RECORDS TO USE: Begin

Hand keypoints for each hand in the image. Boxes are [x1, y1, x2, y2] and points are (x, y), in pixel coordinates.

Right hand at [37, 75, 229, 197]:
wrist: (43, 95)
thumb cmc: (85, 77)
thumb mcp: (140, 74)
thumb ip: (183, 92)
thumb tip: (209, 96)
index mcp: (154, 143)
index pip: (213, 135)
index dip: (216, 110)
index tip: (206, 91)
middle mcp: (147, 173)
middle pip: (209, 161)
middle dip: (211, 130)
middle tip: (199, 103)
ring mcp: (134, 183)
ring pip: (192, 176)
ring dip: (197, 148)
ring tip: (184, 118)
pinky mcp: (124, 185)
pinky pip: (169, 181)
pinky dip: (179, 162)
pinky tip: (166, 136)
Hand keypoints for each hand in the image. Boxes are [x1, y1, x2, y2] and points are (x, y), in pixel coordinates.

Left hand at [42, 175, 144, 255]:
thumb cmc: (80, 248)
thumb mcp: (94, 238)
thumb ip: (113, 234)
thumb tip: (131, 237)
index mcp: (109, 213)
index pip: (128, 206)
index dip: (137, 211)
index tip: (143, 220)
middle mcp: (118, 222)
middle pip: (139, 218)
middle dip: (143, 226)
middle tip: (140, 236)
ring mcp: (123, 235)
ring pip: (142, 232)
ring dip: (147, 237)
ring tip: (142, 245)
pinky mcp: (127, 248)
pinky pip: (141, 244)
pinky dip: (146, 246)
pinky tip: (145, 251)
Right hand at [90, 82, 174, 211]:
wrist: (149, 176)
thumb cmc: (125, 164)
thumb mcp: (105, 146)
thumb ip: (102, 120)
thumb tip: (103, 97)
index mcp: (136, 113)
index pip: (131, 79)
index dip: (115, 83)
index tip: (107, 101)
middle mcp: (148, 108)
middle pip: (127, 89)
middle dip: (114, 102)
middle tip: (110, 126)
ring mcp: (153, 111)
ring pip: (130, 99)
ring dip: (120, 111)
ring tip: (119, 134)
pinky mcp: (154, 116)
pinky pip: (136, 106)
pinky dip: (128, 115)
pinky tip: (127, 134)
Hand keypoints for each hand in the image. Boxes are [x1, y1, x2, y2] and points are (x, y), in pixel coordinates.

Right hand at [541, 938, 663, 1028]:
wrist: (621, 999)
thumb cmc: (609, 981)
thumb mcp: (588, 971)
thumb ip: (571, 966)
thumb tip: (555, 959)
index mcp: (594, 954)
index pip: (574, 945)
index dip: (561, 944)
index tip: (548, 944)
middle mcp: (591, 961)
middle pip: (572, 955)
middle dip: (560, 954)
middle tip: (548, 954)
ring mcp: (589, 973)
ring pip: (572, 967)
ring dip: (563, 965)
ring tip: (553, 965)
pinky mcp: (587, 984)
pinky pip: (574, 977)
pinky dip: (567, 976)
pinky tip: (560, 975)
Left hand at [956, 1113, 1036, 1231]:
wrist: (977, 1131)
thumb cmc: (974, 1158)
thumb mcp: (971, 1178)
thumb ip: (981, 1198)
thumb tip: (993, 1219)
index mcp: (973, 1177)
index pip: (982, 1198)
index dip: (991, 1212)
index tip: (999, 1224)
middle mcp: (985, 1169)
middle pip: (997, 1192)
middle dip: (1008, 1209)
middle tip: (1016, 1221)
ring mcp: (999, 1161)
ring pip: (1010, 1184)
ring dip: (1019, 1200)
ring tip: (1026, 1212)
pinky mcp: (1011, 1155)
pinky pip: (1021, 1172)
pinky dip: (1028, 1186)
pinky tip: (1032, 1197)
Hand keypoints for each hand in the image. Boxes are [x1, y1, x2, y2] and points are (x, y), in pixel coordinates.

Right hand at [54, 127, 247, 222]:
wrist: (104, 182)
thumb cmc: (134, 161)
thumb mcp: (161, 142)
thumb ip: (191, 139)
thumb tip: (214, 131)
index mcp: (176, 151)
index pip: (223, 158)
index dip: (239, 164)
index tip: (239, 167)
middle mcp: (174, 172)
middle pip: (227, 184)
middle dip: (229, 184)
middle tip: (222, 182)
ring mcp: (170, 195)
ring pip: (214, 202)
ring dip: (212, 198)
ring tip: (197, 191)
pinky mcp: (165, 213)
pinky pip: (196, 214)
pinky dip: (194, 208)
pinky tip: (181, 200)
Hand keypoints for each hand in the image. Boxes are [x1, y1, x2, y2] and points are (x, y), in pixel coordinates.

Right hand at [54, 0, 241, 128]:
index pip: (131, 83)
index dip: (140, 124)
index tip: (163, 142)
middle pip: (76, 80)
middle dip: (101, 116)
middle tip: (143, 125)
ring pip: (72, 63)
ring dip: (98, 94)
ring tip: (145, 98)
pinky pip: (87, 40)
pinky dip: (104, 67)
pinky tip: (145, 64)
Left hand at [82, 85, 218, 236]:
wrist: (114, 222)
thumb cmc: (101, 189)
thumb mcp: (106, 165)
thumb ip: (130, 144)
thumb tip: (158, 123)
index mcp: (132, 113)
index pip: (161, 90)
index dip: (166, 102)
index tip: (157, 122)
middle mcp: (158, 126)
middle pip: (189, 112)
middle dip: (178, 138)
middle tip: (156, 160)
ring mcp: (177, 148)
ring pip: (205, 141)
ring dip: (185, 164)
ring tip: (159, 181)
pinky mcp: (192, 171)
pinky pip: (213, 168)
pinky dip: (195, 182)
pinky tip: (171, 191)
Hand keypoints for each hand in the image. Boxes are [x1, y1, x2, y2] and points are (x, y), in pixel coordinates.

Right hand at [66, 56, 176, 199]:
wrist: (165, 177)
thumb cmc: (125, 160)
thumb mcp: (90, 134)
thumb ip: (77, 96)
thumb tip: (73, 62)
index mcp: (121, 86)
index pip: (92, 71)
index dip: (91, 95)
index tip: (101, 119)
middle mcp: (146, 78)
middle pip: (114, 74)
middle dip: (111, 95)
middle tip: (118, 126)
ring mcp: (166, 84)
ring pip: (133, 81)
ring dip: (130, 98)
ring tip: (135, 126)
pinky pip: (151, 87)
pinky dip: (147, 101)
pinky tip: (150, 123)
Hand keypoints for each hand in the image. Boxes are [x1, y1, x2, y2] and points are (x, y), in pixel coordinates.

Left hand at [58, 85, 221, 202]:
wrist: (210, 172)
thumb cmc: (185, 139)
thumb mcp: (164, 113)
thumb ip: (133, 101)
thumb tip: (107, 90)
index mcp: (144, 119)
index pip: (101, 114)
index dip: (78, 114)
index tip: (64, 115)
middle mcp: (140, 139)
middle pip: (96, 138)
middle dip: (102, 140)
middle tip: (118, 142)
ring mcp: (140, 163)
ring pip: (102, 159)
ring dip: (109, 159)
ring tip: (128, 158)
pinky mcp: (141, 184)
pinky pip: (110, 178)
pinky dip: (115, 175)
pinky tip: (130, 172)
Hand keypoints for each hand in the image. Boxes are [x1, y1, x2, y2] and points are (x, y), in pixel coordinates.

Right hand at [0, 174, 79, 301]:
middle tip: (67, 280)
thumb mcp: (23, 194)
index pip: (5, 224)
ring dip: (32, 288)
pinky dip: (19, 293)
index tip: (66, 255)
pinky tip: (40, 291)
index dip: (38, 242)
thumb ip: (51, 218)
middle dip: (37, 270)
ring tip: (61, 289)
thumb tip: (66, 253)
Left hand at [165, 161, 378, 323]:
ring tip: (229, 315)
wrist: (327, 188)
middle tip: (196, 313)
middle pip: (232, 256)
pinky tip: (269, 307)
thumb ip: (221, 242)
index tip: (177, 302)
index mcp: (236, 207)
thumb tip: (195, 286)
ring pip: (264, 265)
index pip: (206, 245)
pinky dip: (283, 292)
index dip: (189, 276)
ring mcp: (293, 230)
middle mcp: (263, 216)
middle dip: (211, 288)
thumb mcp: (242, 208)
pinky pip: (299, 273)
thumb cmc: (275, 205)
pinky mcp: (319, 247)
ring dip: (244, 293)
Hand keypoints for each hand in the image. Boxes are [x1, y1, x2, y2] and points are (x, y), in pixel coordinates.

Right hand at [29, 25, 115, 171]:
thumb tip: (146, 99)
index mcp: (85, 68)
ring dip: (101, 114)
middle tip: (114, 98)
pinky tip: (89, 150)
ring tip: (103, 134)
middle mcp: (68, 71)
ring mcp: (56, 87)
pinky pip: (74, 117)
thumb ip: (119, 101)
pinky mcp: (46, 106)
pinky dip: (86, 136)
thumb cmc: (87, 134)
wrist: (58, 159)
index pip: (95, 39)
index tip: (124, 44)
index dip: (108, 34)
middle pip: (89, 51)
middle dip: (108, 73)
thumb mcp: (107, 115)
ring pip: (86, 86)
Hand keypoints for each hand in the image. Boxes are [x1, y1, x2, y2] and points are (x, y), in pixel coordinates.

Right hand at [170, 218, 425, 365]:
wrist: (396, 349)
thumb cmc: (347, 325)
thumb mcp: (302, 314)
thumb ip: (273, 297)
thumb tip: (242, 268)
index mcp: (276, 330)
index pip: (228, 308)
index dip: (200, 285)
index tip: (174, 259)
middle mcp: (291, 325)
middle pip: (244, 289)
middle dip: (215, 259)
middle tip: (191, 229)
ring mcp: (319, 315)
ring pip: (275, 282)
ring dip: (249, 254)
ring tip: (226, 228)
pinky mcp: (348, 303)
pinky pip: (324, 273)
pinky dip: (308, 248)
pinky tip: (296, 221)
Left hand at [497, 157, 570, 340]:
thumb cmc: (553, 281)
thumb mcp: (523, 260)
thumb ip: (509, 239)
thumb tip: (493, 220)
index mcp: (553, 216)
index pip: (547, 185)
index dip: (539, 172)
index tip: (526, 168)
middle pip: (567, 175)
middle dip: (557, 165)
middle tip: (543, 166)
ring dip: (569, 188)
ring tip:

RECORDS TO USE: End

_BRIEF_: Show all lines from the entries that hold "Left".

_RESULT_:
Left hand at [42, 175, 144, 255]:
Left hand at [956, 1113, 1036, 1231]:
Left hand at [82, 85, 218, 236]:
Left hand at [58, 85, 221, 202]:
Left hand at [165, 161, 378, 323]:
Left hand at [497, 157, 570, 340]:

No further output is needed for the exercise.